Consider the reaction A ==> B. If the reaction is first-order in A with the initial concentration A being 6.048M, what is the concentration of A after 1.986 seconds if the rate constant is 0.483s-1?
Error tolerance: ±0.5%
Can someone explain how to do this? Thanks
ln(Ao/A) = kt
You know Ao, solve for A, you know k and you know t.
To solve this problem, you can use the first-order reaction equation: ln(Ao/A) = kt, where Ao is the initial concentration of A, A is the concentration of A at time t, k is the rate constant, and t is the time elapsed.

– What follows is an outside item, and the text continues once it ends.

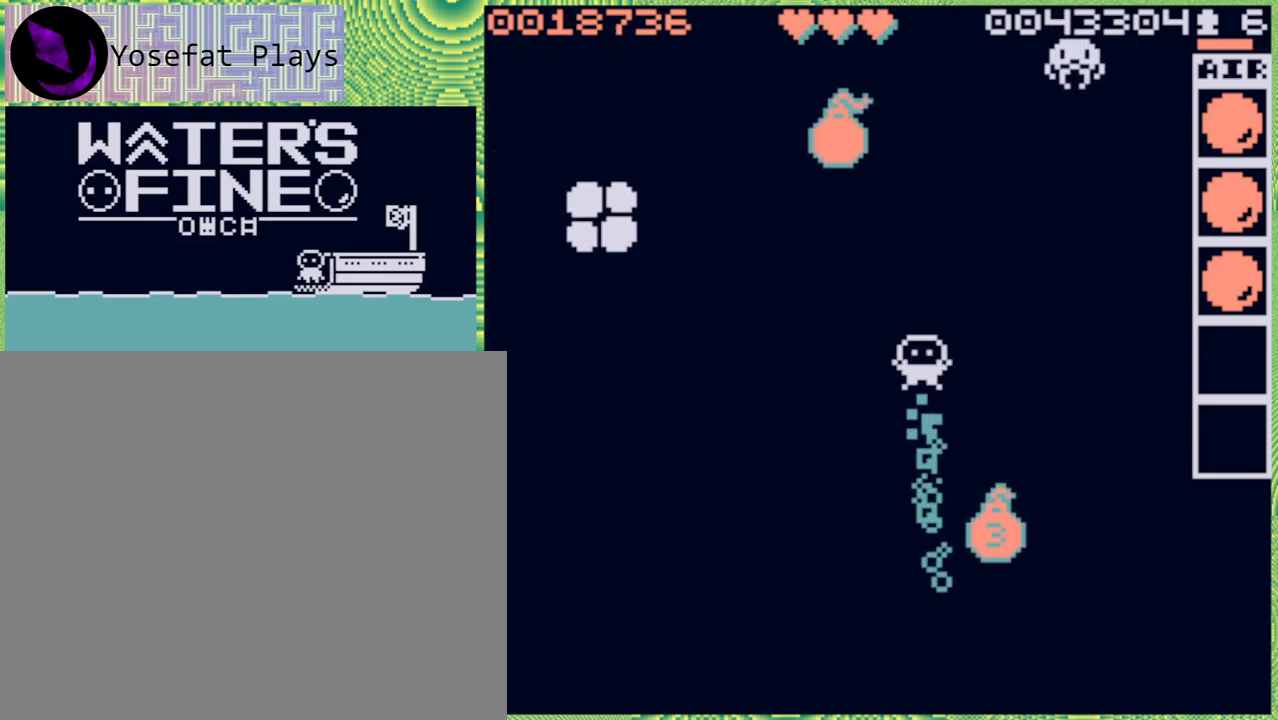
{"buttons": [], "left_stick": "up", "right_stick": "center", "events": [[133, "B", "up"], [300, "B", "down"], [400, "B", "up"]]}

In this case, you are given Ao = 6.048M, k = 0.483s^-1, and t = 1.986 seconds. You need to calculate the concentration of A after 1.986 seconds.
To start, rearrange the equation to solve for A:
ln(Ao/A) = kt
Taking the antilog of both sides, we have:
Ao/A = e^(kt)
Next, substitute the given values into the equation:
Ao/A = e^(0.483s^-1 * 1.986s)
Now, calculate the concentration of A by solving for A:
A = Ao / e^(0.483s^-1 * 1.986s)
A = 6.048M / e^(0.961s^-1)
Using the value of e (approximately 2.718), we can evaluate the expression:
A = 6.048M / (2.718^(0.961))
A = 6.048M / 2.614
A ≈ 2.314M
Therefore, the concentration of A after 1.986 seconds is approximately 2.314M, given the rate constant and initial concentration provided.
Please note that the final answer is an approximation and may have slight variation within the error tolerance of ±0.5%.